→ **TEXTE FOURNI**:
Nous trouvons admirable la retenue des auteurs de ce document. Évoquant les conditions de vie pénibles des Palestiniens, ils ne versent jamais dans la colère, la haine, ni même la vaine polémique, si courante de nos jours. Le document manifeste plutôt de la générosité d’esprit et présente certaines perspectives religieuses d’une grande richesse, que l’on ne trouverait guère dans un exposé de doléances.

Le document affirme l’humanité de tous les humains créés à l’image de Dieu [2.1; 8]. Il considère le pays comme un lieu saint où Juifs, chrétiens et musulmans peuvent vivre ensemble dans l’amour et le respect mutuel [5.4]. Il rejette toute forme de violence [5.4.3]. Il souligne que la Bible ne saurait justifier un viol des droits de la personne, mais qu’elle doit plutôt inspirer la foi, l’espérance et l’amour [2.4]. Il appelle au dialogue interreligieux et à l’éducation, en dépit des difficultés qui se présentent [3.3.2; 9.1]. Il adresse un message d’amour et d’espérance aux Juifs et aux musulmans [5.4].

Les auteurs palestiniens de ce document énoncent une conviction chrétienne profonde qui a échappé à certains critiques: "De même que le Christ a triomphé de la mort et du mal, nous pouvons nous aussi vaincre le fléau de la guerre et tout habitant de ce pays le peut également" [3.5].

L’encouragement spirituel que le document pourrait offrir aux chrétiens démoralisés nous apparaît comme un exercice valable et essentiel de sollicitude spirituelle. Les auteurs cherchent à apporter une espérance aux jeunes trop facilement tentés par le désespoir. Il vise à préparer les chrétiens palestiniens à vivre en partenaires des Israéliens le jour où deux États indépendants existeront de fait [9.1-2].

Certes, nous avons de sérieuses réserves à l’égard de certains aspects du document Kairos Palestine, et nous en mentionnons quelques-unes ci-dessous. Cependant, il convient de dire que notre objectif premier ici est d’encourager une conversation ouverte et honnête parmi les dirigeants religieux, une conversation à l’opposé de la tendance répandue à l’heure actuelle au gauchissement, à la déformation des perspectives d’autrui.

Nous espérons que ces questions, formulées afin de promouvoir le dialogue et la clarté, seront utiles aux auteurs du document Kairos Palestine, si jamais ils en préparent une deuxième édition ou en écrivent un commentaire.

    1. Certaines formulations semblent traduire une ambiguïté étudiée, qui justifie toute une gamme d’interprétations, depuis une lecture extrêmement positive à une lecture extrêmement négative, selon l’orientation du lecteur ou de la lectrice. Par exemple, le titre, "Kairos Palestine", vise sûrement à rappeler le fameux document "Kairos" publié en 1985 à Soweto, en Afrique du Sud, document qui, à l’instar de Kairos Palestine, incitait les Églises à intervenir au nom d’une population opprimée et démoralisée. Est-ce que les auteurs de Kairos Palestine veulent ainsi laisser entendre que les chrétiens palestiniens ou les Palestiniens en général subissent une forme d’apartheid, ou qu’un état d’apartheid est inévitable si certains changements n’interviennent pas? Est-ce que l’allusion à l’Afrique du Sud tient d’une stratégie rhétorique? Il serait utile que les auteurs expriment explicitement le sens du titre choisi.

→ **EXTRAITS DE DONNÉES**:
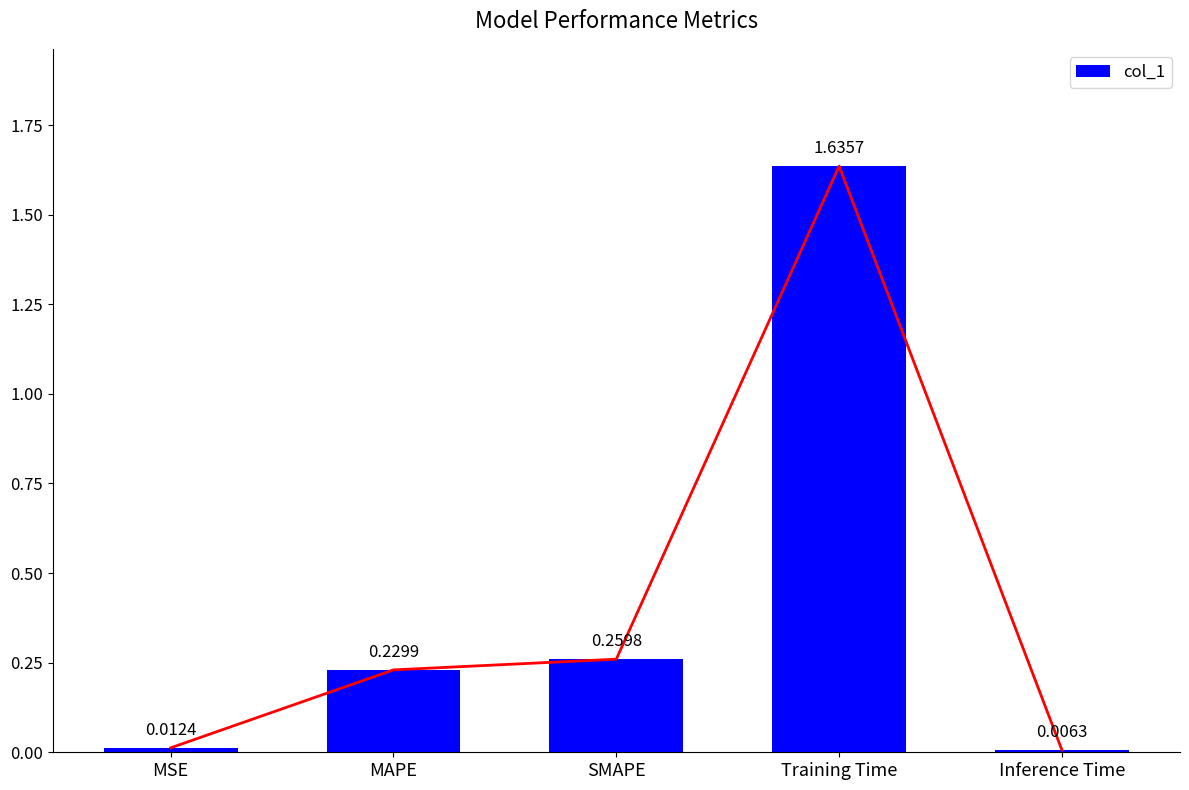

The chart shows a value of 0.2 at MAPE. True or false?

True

---

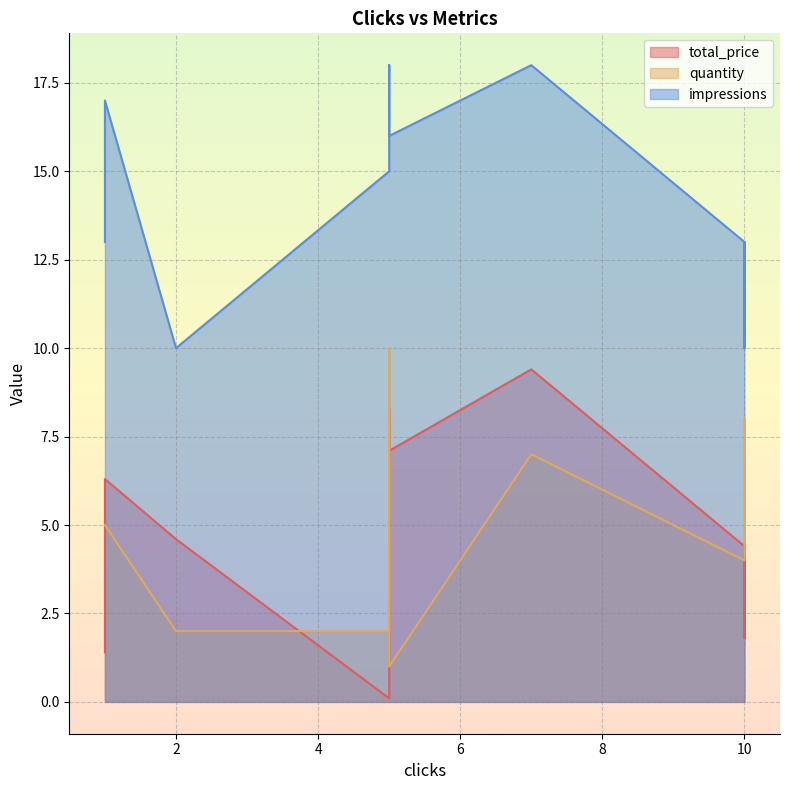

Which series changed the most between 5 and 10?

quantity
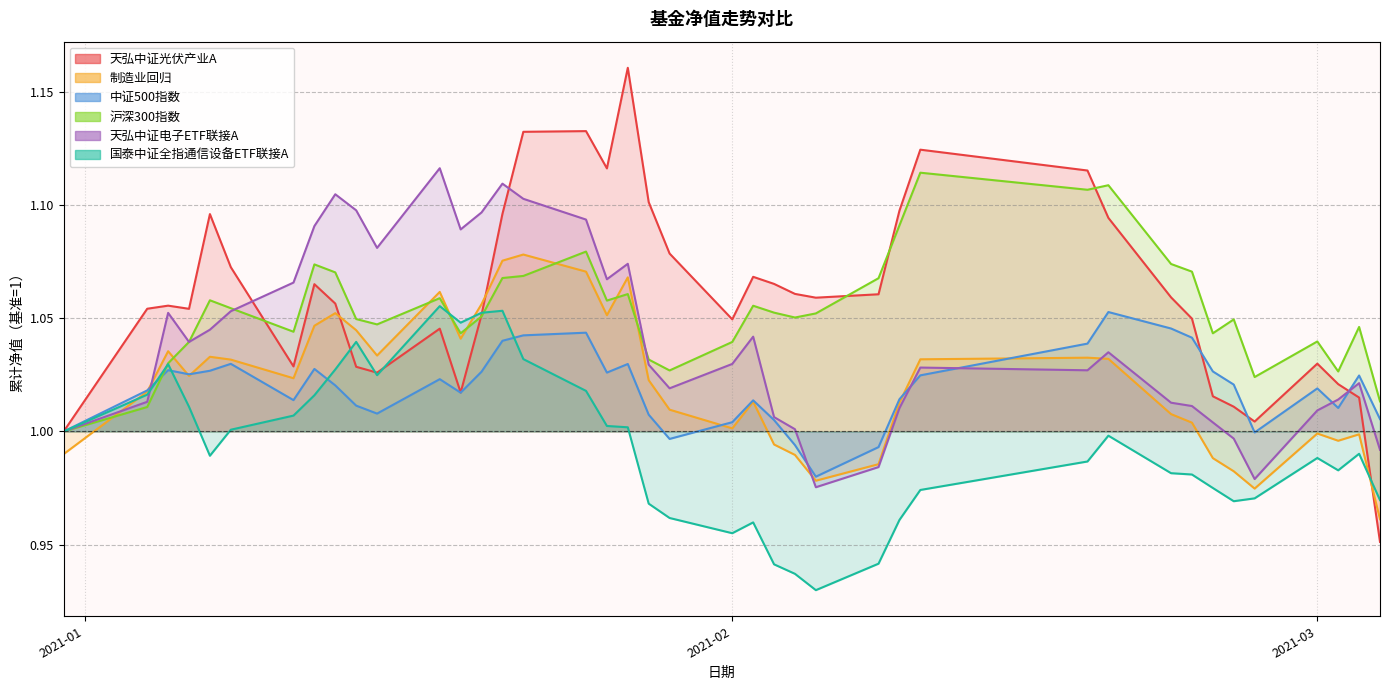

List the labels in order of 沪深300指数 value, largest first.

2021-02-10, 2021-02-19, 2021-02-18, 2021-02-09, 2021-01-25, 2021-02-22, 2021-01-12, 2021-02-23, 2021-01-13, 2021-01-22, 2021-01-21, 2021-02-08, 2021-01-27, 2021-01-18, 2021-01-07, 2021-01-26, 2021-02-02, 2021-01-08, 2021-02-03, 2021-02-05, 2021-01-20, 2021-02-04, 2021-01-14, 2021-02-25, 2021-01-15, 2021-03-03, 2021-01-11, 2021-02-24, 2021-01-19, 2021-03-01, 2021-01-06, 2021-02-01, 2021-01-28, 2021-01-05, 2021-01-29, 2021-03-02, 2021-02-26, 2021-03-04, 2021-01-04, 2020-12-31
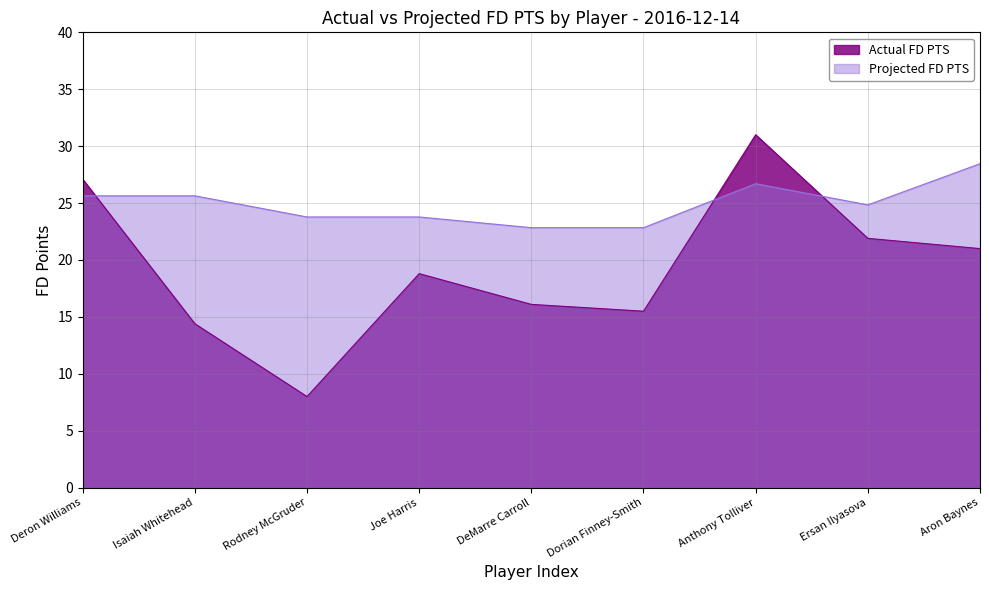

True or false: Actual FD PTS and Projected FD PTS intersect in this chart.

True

→ **CONSIGNE**: Énumérez tout ce dans quoi, d'après le commentaire sur Kairos Palestine, les auteurs du document ne versent jamais lorsqu'ils évoquent les conditions de vie des Palestiniens. Les enregistrements n'ont aucun rôle dans ce travail.

→ **RÉSULTAT**: La colère, la haine et la vaine polémique.